We originally intended to meet every other week to see how things went, but have since moved to weekly meetings. So far, we usually have a small group (around 6 participants), which we divide into breakout rooms so everyone has more chances to read aloud. Our participants are all fairly fluent English speakers, who can follow the basic plot of the book without difficulty, but we stop after each page to discuss any questions about vocabulary or idioms. It’s often challenging to explain words and phrases on the spot, but I love these discussions, because they really bring home the craziness of the English language. In our first meeting, there were a number of questions about contractions, like I’d and we’d, and I ended up explaining that the words I’ll, isle, and aisle all mean completely different things, even though they sound exactly the same.
As with the kids’ book club, we have been using books available on Hoopla, which are easy to share on the screen during the meetings. Hoopla also allows you to adjust the size and style of the font, which makes it great for older readers, and also to click on individual words to see the definition.
After we finished the first book (Tiny House, Big Fix), I was hard-pressed to find something that would work as well for our group. I looked through lots of collections of short stories and essays, but the writing was usually too challenging. I did suggest the book War Dances by Sherman Alexie, a collection of short stories and poems, along with the children’s novel in verse, Inside Out and Back Again by Thannha Lai, and a Rapid Reads mystery called The Spider Bites by Medora Style. In the end though, the group voted to read another book by Gail Anderson-Dargatz called No Return Address, which one of the members raved about. We also had a member request that we read news articles, so I’m hoping to figure out a way to incorporate those into our meetings as well.
I actually wrote to Gail Dargatz-Anderson to let her know how much my group is enjoying her books. I told her that her novels were the perfect blend of a relatable story with a clear, readable text, and just enough common colloquialisms and modern lingo to challenge our participants and help them pick up new conversational phrases. She was grateful for the feedback, especially because books like Tiny House, Big Fix are part of a recent initiative in Canada to provide books for adult literacy learners that look and read like commercial bestsellers. She said they are a challenge to write, and I can see why!

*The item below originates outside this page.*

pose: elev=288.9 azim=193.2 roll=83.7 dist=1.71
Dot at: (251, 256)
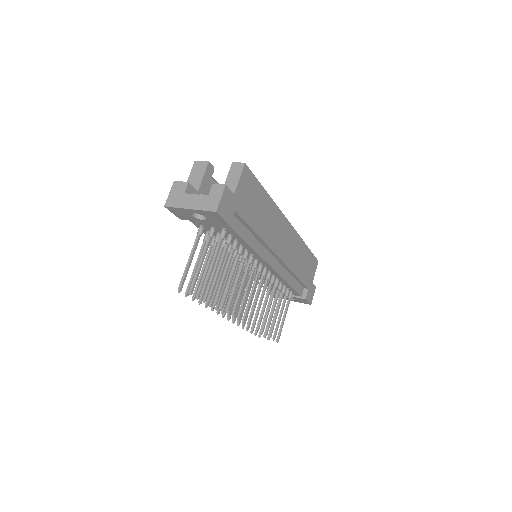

Anyway, although I was nervous about taking on the responsibility of running the ESL Book Club, it’s one of my new favorite parts of my job. I am so impressed by the participants, who are already so much more fluent in English than I will ever be in another language, and who are brave enough to jump in and read aloud with strangers once a week, asking questions about the words they don’t know. It’s been humbling and inspiring, and I’ve learned a lot.
If you have any questions about running an ESL Book Club, or any tips or experiences you would like to share, I would love to read about them in the comments.